Work required: Give back the data in full. Leave nothing out.

Source data:
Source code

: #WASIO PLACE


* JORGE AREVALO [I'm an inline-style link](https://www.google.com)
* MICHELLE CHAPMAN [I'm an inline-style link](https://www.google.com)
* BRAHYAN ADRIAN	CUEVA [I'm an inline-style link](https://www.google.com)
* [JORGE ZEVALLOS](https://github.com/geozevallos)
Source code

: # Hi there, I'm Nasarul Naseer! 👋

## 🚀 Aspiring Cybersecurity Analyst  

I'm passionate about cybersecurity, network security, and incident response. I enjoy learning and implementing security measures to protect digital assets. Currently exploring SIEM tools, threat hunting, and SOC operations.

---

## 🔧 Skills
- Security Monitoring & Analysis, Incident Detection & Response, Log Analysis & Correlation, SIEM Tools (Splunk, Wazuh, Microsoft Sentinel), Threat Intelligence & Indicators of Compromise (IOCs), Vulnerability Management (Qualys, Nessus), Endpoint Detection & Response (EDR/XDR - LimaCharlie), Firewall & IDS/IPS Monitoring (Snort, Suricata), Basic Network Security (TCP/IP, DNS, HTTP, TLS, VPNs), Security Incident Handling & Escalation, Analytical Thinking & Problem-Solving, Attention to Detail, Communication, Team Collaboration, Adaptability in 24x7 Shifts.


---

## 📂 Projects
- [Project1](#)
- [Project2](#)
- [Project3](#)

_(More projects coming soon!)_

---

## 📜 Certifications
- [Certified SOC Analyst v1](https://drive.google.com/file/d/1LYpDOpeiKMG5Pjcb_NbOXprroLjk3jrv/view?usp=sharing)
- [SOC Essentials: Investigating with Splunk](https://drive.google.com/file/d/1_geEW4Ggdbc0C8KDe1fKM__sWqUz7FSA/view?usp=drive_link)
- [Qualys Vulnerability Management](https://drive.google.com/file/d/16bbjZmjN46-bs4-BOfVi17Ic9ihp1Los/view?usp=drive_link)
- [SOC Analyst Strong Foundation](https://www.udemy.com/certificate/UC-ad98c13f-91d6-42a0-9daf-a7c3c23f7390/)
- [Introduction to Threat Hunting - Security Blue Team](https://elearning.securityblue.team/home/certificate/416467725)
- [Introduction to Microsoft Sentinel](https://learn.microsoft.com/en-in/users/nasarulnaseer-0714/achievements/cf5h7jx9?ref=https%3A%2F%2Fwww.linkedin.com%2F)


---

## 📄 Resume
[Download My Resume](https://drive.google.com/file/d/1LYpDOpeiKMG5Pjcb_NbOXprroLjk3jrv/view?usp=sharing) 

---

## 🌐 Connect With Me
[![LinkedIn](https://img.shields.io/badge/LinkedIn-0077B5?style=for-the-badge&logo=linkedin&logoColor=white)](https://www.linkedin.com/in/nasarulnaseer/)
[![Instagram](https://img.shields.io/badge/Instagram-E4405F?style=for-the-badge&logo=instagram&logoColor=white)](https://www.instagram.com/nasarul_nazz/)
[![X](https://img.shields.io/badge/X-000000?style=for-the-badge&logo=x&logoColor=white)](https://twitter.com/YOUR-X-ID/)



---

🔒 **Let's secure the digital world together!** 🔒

Task output:
Source code

: #WASIO PLACE


* JORGE AREVALO [I'm an inline-style link](https://www.google.com)
* MICHELLE CHAPMAN [I'm an inline-style link](https://www.google.com)
* BRAHYAN ADRIAN	CUEVA [I'm an inline-style link](https://www.google.com)
* [JORGE ZEVALLOS](https://github.com/geozevallos)
Source code

: # Hi there, I'm Nasarul Naseer! 👋

## 🚀 Aspiring Cybersecurity Analyst  

I'm passionate about cybersecurity, network security, and incident response. I enjoy learning and implementing security measures to protect digital assets. Currently exploring SIEM tools, threat hunting, and SOC operations.

---

## 🔧 Skills
- Security Monitoring & Analysis, Incident Detection & Response, Log Analysis & Correlation, SIEM Tools (Splunk, Wazuh, Microsoft Sentinel), Threat Intelligence & Indicators of Compromise (IOCs), Vulnerability Management (Qualys, Nessus), Endpoint Detection & Response (EDR/XDR - LimaCharlie), Firewall & IDS/IPS Monitoring (Snort, Suricata), Basic Network Security (TCP/IP, DNS, HTTP, TLS, VPNs), Security Incident Handling & Escalation, Analytical Thinking & Problem-Solving, Attention to Detail, Communication, Team Collaboration, Adaptability in 24x7 Shifts.


---

## 📂 Projects
- [Project1](#)
- [Project2](#)
- [Project3](#)

_(More projects coming soon!)_

---

## 📜 Certifications
- [Certified SOC Analyst v1](https://drive.google.com/file/d/1LYpDOpeiKMG5Pjcb_NbOXprroLjk3jrv/view?usp=sharing)
- [SOC Essentials: Investigating with Splunk](https://drive.google.com/file/d/1_geEW4Ggdbc0C8KDe1fKM__sWqUz7FSA/view?usp=drive_link)
- [Qualys Vulnerability Management](https://drive.google.com/file/d/16bbjZmjN46-bs4-BOfVi17Ic9ihp1Los/view?usp=drive_link)
- [SOC Analyst Strong Foundation](https://www.udemy.com/certificate/UC-ad98c13f-91d6-42a0-9daf-a7c3c23f7390/)
- [Introduction to Threat Hunting - Security Blue Team](https://elearning.securityblue.team/home/certificate/416467725)
- [Introduction to Microsoft Sentinel](https://learn.microsoft.com/en-in/users/nasarulnaseer-0714/achievements/cf5h7jx9?ref=https%3A%2F%2Fwww.linkedin.com%2F)


---

## 📄 Resume
[Download My Resume](https://drive.google.com/file/d/1LYpDOpeiKMG5Pjcb_NbOXprroLjk3jrv/view?usp=sharing) 

---

## 🌐 Connect With Me
[![LinkedIn](https://img.shields.io/badge/LinkedIn-0077B5?style=for-the-badge&logo=linkedin&logoColor=white)](https://www.linkedin.com/in/nasarulnaseer/)
[![Instagram](https://img.shields.io/badge/Instagram-E4405F?style=for-the-badge&logo=instagram&logoColor=white)](https://www.instagram.com/nasarul_nazz/)
[![X](https://img.shields.io/badge/X-000000?style=for-the-badge&logo=x&logoColor=white)](https://twitter.com/YOUR-X-ID/)



---

🔒 **Let's secure the digital world together!** 🔒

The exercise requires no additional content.